Kmart broke a series of 10 new TV spots Nov. 10, all starring spokeswomen Rosie O'Donnell and Penny Marshall. The new effort includes their first 60-second spot together, a parody of the "Twelve Days of Christmas."


In a spot titled "Trim-A-Home," promoting tree lights and a holiday plush bear, Ms. O'Donnell discusses the happenings in her illuminated ceramic Christmas village display in terms of soap opera events.

Campbell Mithun Esty, Minneapolis, is the agency.

Sears, Roebuck & Co. for the first time will air a series of 15-second spots on surprising gift ideas from Sears. Ogilvy & Mather Worldwide, New York, created the nine-spot series.

Sears' holiday budget, which industry sources estimated at $40 million, is about the same as last year although it will be spent in a condensed period of time.

The giant retailer is freshening last year's "Merry Sides of Sears" spot from Young & Rubicam, New York and Chicago, and will include a new execution backing its early openings, which it will tout as offering customers an opportunity to avoid the crowds.

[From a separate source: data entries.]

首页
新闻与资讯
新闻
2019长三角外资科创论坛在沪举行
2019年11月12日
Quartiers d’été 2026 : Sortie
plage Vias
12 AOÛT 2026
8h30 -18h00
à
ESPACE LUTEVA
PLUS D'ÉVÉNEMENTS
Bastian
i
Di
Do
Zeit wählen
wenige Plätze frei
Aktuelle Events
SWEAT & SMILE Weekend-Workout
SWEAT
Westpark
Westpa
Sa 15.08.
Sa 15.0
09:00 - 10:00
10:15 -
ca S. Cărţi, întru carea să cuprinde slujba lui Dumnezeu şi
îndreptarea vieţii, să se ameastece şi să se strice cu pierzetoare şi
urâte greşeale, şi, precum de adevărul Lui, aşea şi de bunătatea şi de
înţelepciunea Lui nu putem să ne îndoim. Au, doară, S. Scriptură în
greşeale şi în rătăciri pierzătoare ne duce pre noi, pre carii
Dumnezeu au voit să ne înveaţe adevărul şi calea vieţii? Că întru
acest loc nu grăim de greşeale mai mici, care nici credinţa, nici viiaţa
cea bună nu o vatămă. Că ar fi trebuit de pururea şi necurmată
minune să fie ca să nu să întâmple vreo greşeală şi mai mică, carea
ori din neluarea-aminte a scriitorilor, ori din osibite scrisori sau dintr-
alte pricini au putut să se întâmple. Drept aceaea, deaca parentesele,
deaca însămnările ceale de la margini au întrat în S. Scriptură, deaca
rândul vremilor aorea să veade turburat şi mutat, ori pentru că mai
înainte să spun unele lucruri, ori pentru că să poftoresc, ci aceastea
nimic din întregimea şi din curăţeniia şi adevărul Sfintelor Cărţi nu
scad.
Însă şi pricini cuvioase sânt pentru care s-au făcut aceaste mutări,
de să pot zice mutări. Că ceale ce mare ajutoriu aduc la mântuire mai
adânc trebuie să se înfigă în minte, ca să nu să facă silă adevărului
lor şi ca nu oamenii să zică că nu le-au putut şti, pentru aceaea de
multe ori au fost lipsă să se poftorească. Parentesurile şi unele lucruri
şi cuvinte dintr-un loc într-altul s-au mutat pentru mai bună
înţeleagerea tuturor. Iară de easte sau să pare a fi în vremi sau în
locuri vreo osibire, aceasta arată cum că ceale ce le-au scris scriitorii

The early-season campaigns also spring from retailers being under greater competitive pressure from catalogs, TV home shopping and online merchants.

Retailers are coming to grips with the findings of recent surveys that noted shoppers' aversion to the holiday hassle by developing new strategies to bring consumers into stores.

"Our customers are time-pressured as well as values pressed," said John Costello, Sears' senior exec VP-marketing.

One response: Sears brought back its holiday catalog last year after having gotten out of catalog sales.

Traditional department stores such as Dayton's, Hudson's and Marshall Field's, also are promoting convenience. "We're working to provide a hassle-free holiday," said Michael Francis, senior VP-marketing, Dayton's, Hudson's and Marshall Field's stores, "[by] developing a lot of new services to allow guests to shop with ease."


Dayton Hudson, which spent $63.3 million in 1995 on advertising, plans to double its Christmas TV budget and is producing nine TV spots, up from one last year.

The spots, done in-house, will reflect the stores' Charles Dickens theme, including window displays and sponsorships of theatrical productions of "A Christmas Carol."

Outlet malls, which have grown to gargantuan sizes, also are trying to make the shopping experience less of a marathon.

For example, the Great Mall of the Bay Area near San Jose, Calif., is sending 90,000 prospective customers a direct-mail piece featuring ASAP online shopping service.

Customers accessing the site are asked for information about gift recipients, such as age, hobbies or interests, and size. Within 24 hours, ideas for gifts and where to find them in the mall are returned to the shopper, according to Liz Weaver, director of marketing.